== Excerpt ==

Monday, February 10, 2020

2018-04-22: Geocaching Through a Cemetery, Ghost Towns, and an Old Bridge in West Texas

Here we go again, another Sunday and another 360+ miles of driving from Killeen in Central Texas to Monahans in West Texas. My wife lives and lives in Killeen and I work in West Texas as a Construction Surveyor building wind and solar farms. So after working 5 or 6 days every week, I drive eastbound on Friday or Saturday night. On Sunday's it's time to drive back westbound. That's also a time to find some geocaches along the way and do some exploring. So let's get started and find some smiles!

After a quick stop at Duncan Donuts for a caramel iced coffee and a bagel, I begin the journey. My first geocache is at the Garden on Memories Cemetery (GC480M4) on the south side of Killeen. Connected to the Calvary Baptist Church, this fairly new cemetery dates back to 1983 and only has just over 300 interments here. Being in a military community, there were a few military themed grave sites as well.

Passing through Lampasas every week, I see this old building. But I can't find any information on it online. Responses from the Backroads of Texas Facebook Group say it was definitely a church, but haven't gotten any dates or name of it. If any of you happen to know what it might be, please leave a comment. (Update: thanks to the great group over at "BackRoads of Texas", they have posted this link to a KCEN TV News report on the church which was built in the 1940's.)

Continuing on my way westbound, I took Farm Road 580 instead of the usual US-190 out of Lampasas. Soon I arrive at my next geocache called "Double Smiley Cache" (GC10CCX). A quick roadside geocache that gives you one smiley for the find and one smiley photo opp waaaayy up on the hill. You can barely see it in this photo below, but I zoomed in close for the photo at the top of the page. Looks like it used to be one of those large old fashioned TV satellite dishes you used to see more often before the small ones commonly used now.

Continuing down Farm Road 580, I came to the community of Nix, Texas. I guess it could be considered a ghost town, but the population never really took off. From the historical marker: "Settlers came to this site along Fort Phantom Hill Road in the 1860's and established the Village of Nix. Harvey Wallace opened a general store in 1875, and his wife Elizabeth became the first postmaster. Several springs ran nearby, including Dripping Springs near the Nix Cemetery founded in 1878. By 1885, citizens started a school on the Levi Ringer Place. The town boasted a cotton gin, blacksmiths, and stores, and citizens built a new schoolhouse in 1920. Rock quarries and cedar yards begun in the 1940's supported the local economy. Nix schools absorbed Bend, Lynch Creek, Ogles before consolidating with Lampasas in 1952. The historic Nix Schoolhouse later became a community Center."

The highest population ever recorded was only at 27 in 1896. The post office was discontinued in 1906. The general store with gas pumps have been restored, though it does not function as a store and is located on private property. There are two geocaches in town. One called "Why Not #4" (GC15VTB) and the other called "Deliverance #14" (GC193Y4) located at the Nix Cemetery.

Nix General Store

Nix Cemetery

Low Water Crossing
Who says a Prius isn't an off-road vehicle!

Old House in Nix, Texas

Former Schoolhouse now Nix Community Center
Leaving Nix, I make it back to US-190 for three more quick geocaches: "Our First of Many Firsts" (GC7G49E), "Flying Goose" (GC15VRP), and finally a backroad "Deliverance #7" (GC17NE8) which hadn't been found in two years! I almost passed it up because of that. But it was a very rural road and it didn't have any DNF's logged. That just told me that it was probably still there and nobody has made any attempts to find it. So always nice to find a lonely cache!

===
== Recorded data ==

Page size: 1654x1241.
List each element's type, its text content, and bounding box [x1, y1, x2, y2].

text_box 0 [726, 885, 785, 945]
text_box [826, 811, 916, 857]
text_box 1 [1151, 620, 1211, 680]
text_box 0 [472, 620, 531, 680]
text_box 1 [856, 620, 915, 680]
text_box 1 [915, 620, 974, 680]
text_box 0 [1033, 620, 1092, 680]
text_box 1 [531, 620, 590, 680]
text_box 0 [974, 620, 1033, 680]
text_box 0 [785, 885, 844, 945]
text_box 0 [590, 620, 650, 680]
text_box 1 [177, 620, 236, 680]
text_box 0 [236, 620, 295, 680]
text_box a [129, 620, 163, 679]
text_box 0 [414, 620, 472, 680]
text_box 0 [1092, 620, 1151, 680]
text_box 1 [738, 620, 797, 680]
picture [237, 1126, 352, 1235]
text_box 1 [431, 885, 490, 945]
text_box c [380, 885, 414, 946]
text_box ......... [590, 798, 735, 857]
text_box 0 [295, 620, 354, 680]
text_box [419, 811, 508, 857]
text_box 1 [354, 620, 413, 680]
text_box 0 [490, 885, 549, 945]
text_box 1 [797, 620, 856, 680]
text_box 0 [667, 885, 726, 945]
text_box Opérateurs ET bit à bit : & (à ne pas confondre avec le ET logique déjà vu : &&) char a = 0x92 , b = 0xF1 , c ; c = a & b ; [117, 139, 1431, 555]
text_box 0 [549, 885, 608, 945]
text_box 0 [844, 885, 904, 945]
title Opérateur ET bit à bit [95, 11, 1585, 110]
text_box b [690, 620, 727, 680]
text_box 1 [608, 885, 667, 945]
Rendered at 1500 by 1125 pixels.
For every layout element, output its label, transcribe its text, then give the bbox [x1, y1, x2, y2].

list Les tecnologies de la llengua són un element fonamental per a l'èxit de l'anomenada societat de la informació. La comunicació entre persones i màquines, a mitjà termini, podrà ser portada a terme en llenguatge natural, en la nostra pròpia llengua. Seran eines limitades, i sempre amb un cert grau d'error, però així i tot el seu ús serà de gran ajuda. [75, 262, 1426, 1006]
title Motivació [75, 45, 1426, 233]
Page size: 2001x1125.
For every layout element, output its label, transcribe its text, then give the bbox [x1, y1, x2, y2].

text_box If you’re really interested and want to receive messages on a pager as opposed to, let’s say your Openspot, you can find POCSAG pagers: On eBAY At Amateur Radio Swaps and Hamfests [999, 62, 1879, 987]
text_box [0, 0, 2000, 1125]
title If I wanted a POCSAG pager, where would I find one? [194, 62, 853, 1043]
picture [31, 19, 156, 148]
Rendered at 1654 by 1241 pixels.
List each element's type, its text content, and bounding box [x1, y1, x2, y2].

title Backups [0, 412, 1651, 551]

===

■ **What you will do**:
Write the next part of the West Texas geocaching trip account above, beginning right after its final sentence.

■ **Solved exercise**:
After finally making it to and passing through San Saba, I turned north on County Road 208 on my way to my next geocache. Then I saw this building with a historical marker and had to stop and investigate.

"A site once famous for its horses and racetrack. Riley Harkey (1832-1920) and Israel Harkey (1835-1914) were Indian scouts in Texas in 1850-53. In 1855 they led their parents, Mathias and Catherine Harkey, to move here from Arkansas with other adult sons, daughters, in-laws and grandchildren. The families ranched, and Mathias Harkey ran a country store for many years.

"Riley Harkey brought to Texas a fine, fleet footed mare, who with her racing progeny drew crowds of enthusiasts to this site for half a century. Other sons and grandsons of Mathias Harkey also joined in the breeding, training, and racing of horses. Stores, blacksmith shop, and other businesses all faced east on a single street overlooking the flat with its racetrack and baseball diamond. There was no post office, but the village was so well known that mail addressed to Harkeyville promptly arrived here.

"On Nov. 26, 1873, George W. Barnett (1823-1885) gave land for the first school; the schoolhouse was used also for church services and public meetings. The racetrack closed in 1907; the cotton gin burned in 1920, and was not rebuilt; school consolidated in 1929 with San Saba. The last store closed in 1954. A community hall, built 1973, marks site of the town."

From Harkeyville to China! Well not exactly China but the China Creek Cemetery (GC3PC66). With over 700 interments here, this cemetery is still in use today. You'll find many of the Harkey family members buried here. There's also many members of the Ketchum family who were also some of the early settlers of San Saba County.

Green B Ketchum, Sr. relocated with his family to Sangamon County, Illinois from Alabama about 1825. The family then moved to Texas about 1848 with his father Peter Reasor Ketchum, a preacher and rancher, and two brothers and their families. Brother James arrived in Texas in 1846 and uncle Jacob earlier, fighting in the Texas War of Independence from Mexico.

The family went first to Limestone County, Texas for a short stay, then to Caldwell County, Texas where Peter Reasor Ketchum and some others remained, and Green Berry Ketchum moved on to San Saba County about 1855 where they were early pioneers of the County, settling on the San Saba River on the place known later as the Rainey place in China Creek Community.

Now trying to make up time, I drive straight through San Angelo. After a while though and passing caches, it's time to make another stop. On US-87 nearing Sterling City, I turn down a side road for the Sherwood Lane Bridge geocache (GC14VW4). Built in 1920, this 96 foot pony-truss bridge crosses the North Concho River. A single lane bridge that still allows for vehicle traffic or you can use the lower water crossing off to the side. And if hunting for the geocache and you are having a hard time finding it, well somebody has made it obviously clear of its location. And if you still cannot find it, then I think you may need to find a new hobby!

One more quick roadside geocache (GCXRZJ), then straight on towards Monahans. That's all for the day. Just a reminder to Like Us on Facebook or Follow Us on Twitter. Or just Subscribe to my blog directly using the buttons to the right. See you next week.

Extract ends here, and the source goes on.